§ **TASK REQUIREMENTS**: Looking at the entries below, how many lines include the word "knee"? Answer with the number alone.

§ **DATA**:

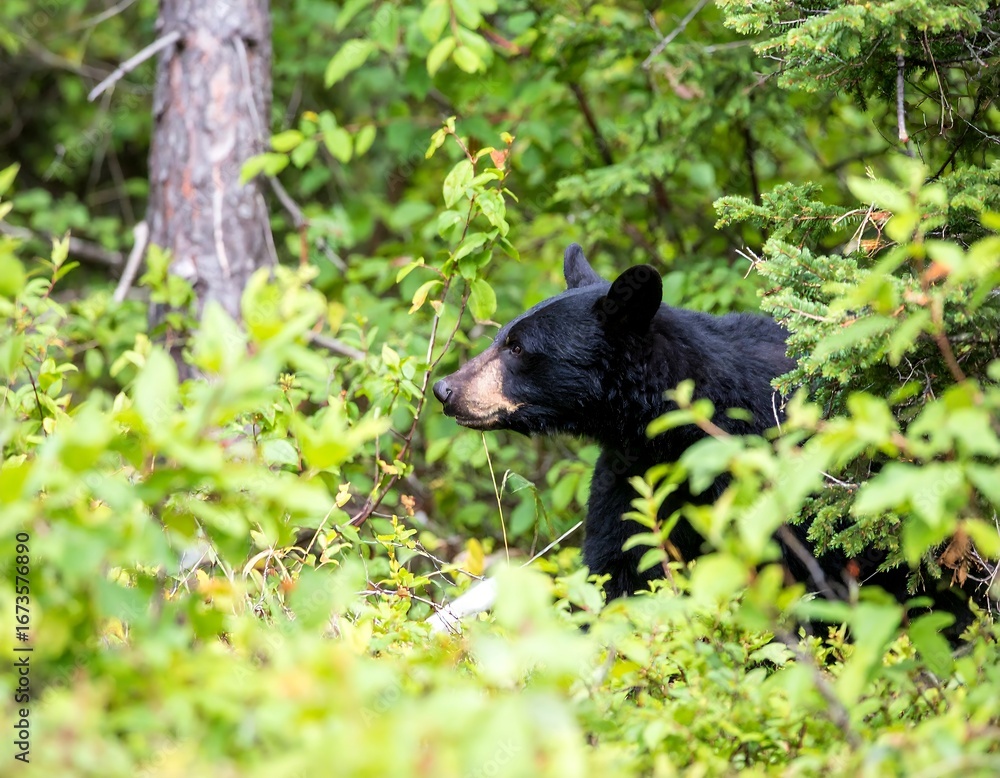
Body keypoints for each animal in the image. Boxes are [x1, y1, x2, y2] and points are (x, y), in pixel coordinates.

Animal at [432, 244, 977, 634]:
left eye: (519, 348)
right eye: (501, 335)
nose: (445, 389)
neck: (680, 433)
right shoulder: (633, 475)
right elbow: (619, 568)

---

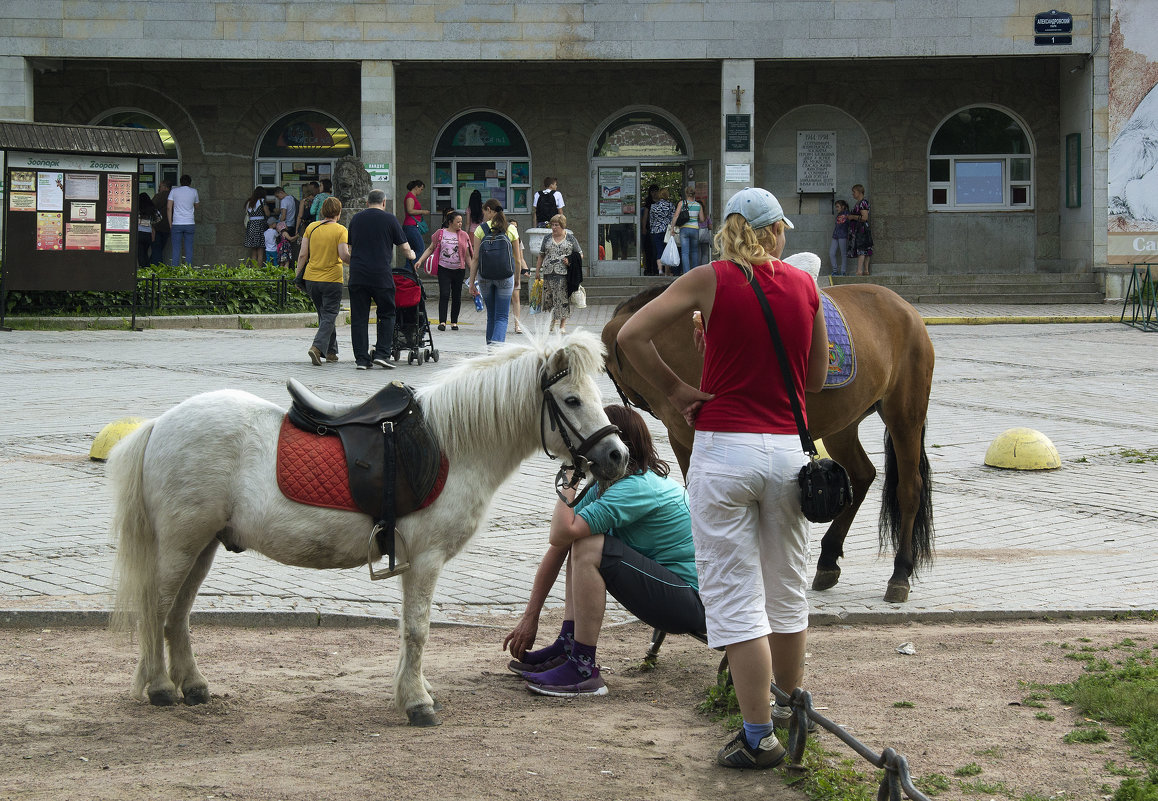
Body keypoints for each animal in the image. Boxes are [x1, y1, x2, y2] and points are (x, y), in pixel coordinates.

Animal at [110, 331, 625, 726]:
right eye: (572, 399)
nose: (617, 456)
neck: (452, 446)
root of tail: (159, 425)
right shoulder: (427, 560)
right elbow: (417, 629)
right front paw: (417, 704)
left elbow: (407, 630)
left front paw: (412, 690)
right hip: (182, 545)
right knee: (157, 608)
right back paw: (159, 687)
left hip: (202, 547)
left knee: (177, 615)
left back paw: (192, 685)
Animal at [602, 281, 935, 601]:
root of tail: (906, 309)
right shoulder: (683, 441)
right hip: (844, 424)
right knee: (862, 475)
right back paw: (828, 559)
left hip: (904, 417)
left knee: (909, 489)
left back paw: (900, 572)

* * *

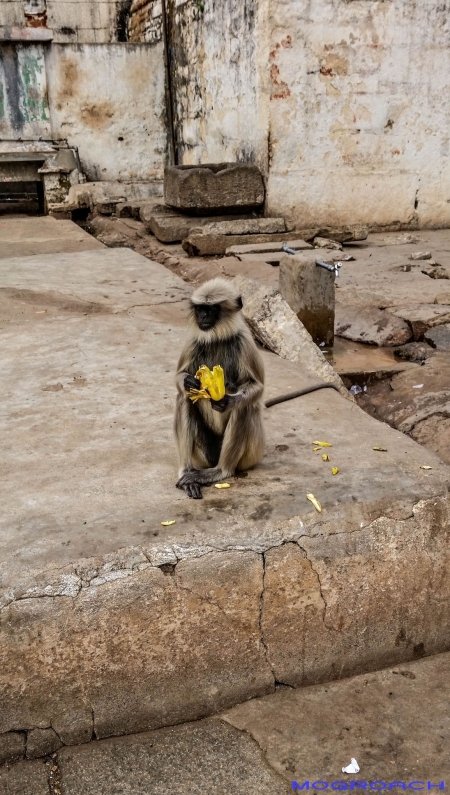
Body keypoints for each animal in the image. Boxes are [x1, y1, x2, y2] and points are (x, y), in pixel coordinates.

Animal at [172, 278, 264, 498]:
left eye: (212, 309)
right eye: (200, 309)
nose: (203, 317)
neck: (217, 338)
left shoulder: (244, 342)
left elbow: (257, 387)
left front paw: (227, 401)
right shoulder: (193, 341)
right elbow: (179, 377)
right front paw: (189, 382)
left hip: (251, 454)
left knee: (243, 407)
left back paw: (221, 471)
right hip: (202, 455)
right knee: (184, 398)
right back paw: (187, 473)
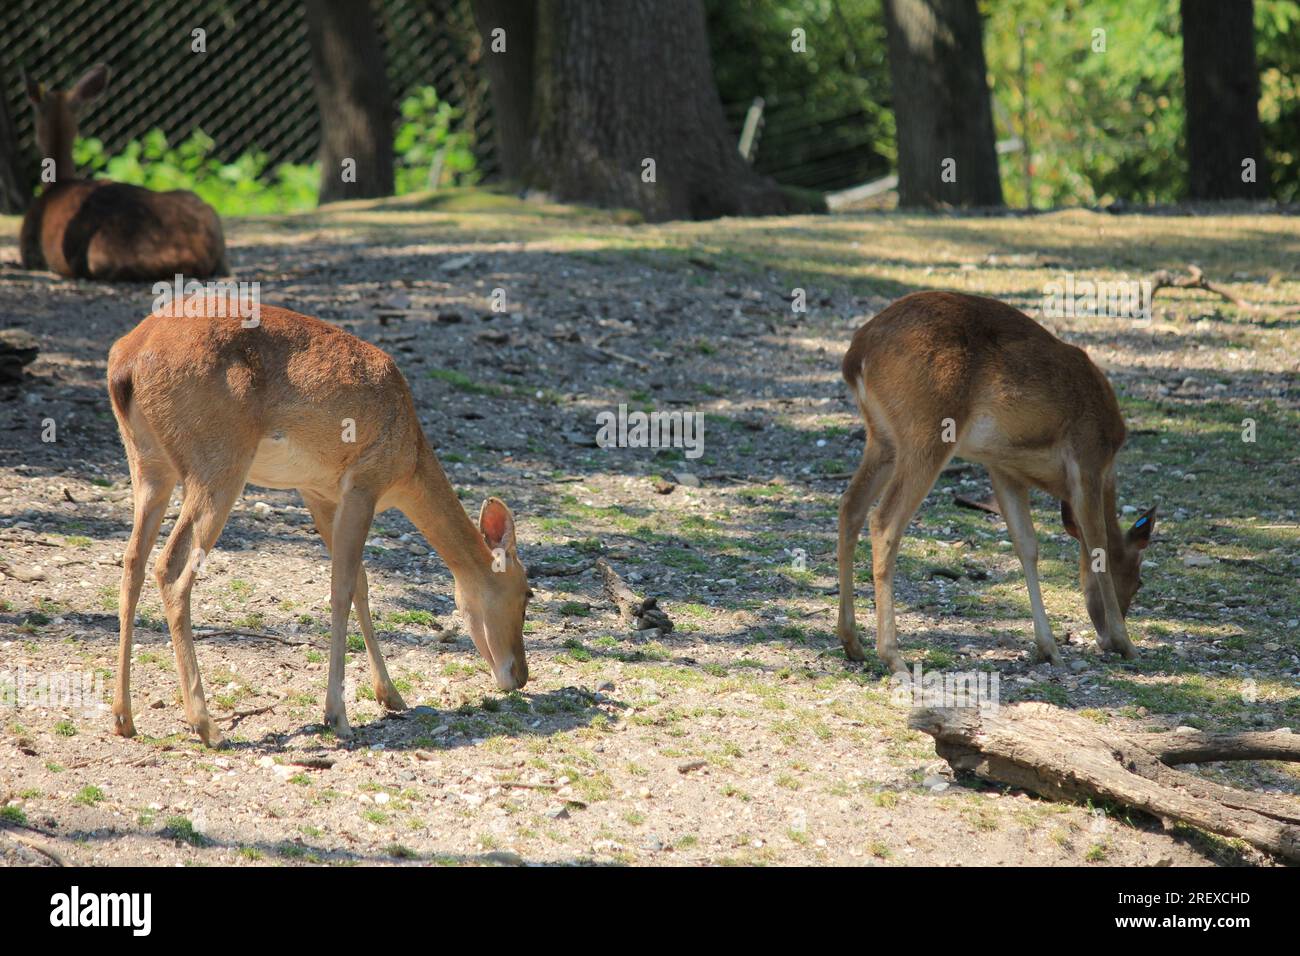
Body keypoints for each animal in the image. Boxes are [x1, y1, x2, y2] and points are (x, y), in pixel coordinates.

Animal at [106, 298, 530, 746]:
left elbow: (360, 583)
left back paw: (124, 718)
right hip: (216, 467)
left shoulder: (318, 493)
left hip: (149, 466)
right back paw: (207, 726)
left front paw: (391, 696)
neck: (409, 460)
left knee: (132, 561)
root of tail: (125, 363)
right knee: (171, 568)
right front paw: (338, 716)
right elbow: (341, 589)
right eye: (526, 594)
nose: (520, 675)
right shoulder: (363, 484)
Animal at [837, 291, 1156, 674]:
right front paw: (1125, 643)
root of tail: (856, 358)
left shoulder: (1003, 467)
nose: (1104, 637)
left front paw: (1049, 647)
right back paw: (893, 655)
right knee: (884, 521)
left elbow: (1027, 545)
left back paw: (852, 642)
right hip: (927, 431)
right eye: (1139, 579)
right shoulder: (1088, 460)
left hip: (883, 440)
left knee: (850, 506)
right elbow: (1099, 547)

§ **SOLVED PROBLEM**: 10